Sunday, June 26, 2011

Groundnut Soup on a Rainy Sunday.

After a day of staying inside due to the heavy rains, we feasted with a delicious Ghanian Groundnut soup prepared by Nuzrat Ngyamah-Poku, who is a Ghanian architecture student that I get to work with designing the health care program and facility. (Nuzrat, I am sorry your photo ended up sideways, but it took 75 minutes to load, so that is the situation.)

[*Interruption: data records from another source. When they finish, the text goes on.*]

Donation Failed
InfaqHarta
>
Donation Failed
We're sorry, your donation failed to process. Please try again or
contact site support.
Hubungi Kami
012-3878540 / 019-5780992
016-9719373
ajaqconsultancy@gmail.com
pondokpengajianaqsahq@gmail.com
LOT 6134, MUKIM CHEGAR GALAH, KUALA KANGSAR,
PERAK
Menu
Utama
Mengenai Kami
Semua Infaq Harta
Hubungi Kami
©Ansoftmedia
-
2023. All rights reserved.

Nuzrat's famous Ghanian groundnut soup recipe (serves 12)
1 bottle groundnuts (aka raw/lightly roasted peanuts)
Fresh ginger, about 3 inches
Salt, be generous
Maggi (Knorr Chicken Bouillon is same thing)
Meat: we used 1lb of beef, cut in cubes. Shrimp, chicken, or tofu would also be delicious.
8 tomatoes the size of roma tomatoes, whole with skin
2 purple onions, quartered
1-5 fresh chili peppers, roughly chopped and seeded depending on spice preference
1/4 medium head of cabbage, shredded

Blend with water, ginger, salt until smooth. Add only enough water to make everything smooth. Should be about the consistency of Tahini.
Pour mixture into a saucepan, add 12oz water and chili peppers. Bring to a boil, then simmer for 30 minutes.
While this mixture simmers, combine desired meat (chicken, beef, shrimp, tofu), salt, maggi, roma tomatoes, onions, and 16 ounces of water in a separate large soup-pot. Bring to a boil and simmer, adding water as needed.
Now, combine the two pots together by adding the peanut mixture to the larger of the two pans containing the meat. Again add water as needed. We are cooking on kerosene burners that are hard to control, so the amount of water may need to be adjusted to your cookware. The final consistency should be like a thick creamy soup.
Allow this to simmer for 15 minutes.
Then remove all the larger pieces of vegetable: tomato, onion, pepper. Place these in a blender with enough liquid from soup to effectively blend. Once the mixture is smooth, pour back into the soup-pan.
Simmer for 45 minutes.
Serve hot over rice and with shredded cabbage.
Personal opinion: peanuts should always be sold in recycled liquor bottles.